The following immune globulins and anti-sera should be kept handy:

Human Tetanus immunoglobulins (250 IU) IM for grossly contaminated /old wounds or Tetanus anti-sera 1500 (prophylaxis) /10,00 IU ( Therapeutic)
Anti snake venom:

  • Polyvalent Anti snake venom Serum-Lyophilized - to be reconstituted with sterile water
  • Each 1 ml serum neutralizes 0.6 mg of Cobra, 0.45 mg of Krait and 0.6 mg of Russell's viper's
  • 0.45 of saw Scaled Viper Standard venom.

Safeguarding Vaccines
  1. Evaluate damage to the cold chain and the loss of biologicals, syringes and supplies.
  2. Implement the temporary use of cold boxes (RCW42) to ensure the conservation of vaccines in the affected areas and their distribution, provided that there is ice available.
  3. Implement the use of photovoltaic refrigerators for vaccine storage and ice production, guaranteeing sufficient batteries.
    • Most vaccines-particularly measles vaccine-require refrigeration and careful handling if they are to remain effective.
    • If cold-chain facilities are inadequate, they should be requested for at the same time as the vaccines.
    • Vaccine donors should ensure that adequate refrigeration facilities exist in the region before dispatching vaccines.
    • The vaccination policy to be adopted should be decided at the national/state level only.

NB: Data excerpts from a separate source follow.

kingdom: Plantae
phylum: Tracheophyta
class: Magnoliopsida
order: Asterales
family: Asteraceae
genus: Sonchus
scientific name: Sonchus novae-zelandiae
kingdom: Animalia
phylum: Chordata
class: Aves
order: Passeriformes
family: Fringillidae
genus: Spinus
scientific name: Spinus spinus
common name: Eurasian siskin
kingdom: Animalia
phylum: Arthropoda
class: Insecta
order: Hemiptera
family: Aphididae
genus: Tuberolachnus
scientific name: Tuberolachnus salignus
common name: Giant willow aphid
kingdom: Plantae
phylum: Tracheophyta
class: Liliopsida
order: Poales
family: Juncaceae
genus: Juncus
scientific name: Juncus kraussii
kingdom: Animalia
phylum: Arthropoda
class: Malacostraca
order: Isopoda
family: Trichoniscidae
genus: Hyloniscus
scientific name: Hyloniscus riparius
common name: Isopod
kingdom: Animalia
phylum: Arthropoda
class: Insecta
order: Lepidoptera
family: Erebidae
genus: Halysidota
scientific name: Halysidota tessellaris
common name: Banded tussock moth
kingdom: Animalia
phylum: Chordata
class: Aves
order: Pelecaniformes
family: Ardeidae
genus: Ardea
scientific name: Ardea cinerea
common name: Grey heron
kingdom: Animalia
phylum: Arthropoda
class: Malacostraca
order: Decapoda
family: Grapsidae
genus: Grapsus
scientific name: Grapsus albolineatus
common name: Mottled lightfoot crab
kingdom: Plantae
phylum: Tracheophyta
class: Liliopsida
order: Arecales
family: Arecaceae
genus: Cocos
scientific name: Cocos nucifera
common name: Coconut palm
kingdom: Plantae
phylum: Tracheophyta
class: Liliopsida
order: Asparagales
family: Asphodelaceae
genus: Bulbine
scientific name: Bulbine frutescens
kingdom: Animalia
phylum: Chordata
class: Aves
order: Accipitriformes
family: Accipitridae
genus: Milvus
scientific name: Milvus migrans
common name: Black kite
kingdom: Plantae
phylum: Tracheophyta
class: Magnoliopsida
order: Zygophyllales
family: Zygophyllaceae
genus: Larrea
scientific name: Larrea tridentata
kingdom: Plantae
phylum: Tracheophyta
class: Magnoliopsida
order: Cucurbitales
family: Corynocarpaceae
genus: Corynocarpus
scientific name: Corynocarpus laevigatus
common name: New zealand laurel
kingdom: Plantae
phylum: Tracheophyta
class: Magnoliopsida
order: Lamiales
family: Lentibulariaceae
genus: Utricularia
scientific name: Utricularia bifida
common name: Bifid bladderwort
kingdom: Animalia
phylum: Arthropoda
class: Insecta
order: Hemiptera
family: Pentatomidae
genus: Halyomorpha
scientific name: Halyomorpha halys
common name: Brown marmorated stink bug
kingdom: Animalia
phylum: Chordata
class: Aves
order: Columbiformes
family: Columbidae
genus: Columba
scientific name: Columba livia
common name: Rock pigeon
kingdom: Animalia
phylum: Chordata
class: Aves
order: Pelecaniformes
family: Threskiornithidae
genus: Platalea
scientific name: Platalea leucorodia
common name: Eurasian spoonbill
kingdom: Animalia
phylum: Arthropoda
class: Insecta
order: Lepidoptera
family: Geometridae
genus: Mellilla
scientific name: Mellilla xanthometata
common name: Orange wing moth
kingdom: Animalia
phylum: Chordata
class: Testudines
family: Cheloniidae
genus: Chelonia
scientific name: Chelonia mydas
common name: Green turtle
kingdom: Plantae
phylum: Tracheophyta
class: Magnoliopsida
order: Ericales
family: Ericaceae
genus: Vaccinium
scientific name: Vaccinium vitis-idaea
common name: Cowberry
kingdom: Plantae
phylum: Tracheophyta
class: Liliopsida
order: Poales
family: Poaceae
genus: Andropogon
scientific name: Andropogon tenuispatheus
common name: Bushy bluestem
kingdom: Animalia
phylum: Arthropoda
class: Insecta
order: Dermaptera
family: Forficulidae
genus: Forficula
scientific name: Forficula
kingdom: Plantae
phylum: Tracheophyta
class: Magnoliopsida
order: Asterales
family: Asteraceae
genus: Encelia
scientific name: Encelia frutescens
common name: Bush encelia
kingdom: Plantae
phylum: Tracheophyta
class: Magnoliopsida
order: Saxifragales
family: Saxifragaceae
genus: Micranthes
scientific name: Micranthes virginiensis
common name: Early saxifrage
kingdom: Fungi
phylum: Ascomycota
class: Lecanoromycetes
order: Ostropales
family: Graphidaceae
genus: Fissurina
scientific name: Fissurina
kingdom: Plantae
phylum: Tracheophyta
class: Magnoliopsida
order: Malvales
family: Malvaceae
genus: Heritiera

Individual voluntary agencies should not decide to vaccinate on their own.

Rehabilitation Phase

In this phase the need is to bring all services back to its former levels, at the very least. All actions should be directed to:

  1. Restore the best immunization practices as per IAP guidelines.
  2. Achieve optimum coverage with the use of UIP vaccines.
  3. Set in place an effective disease surveillance program.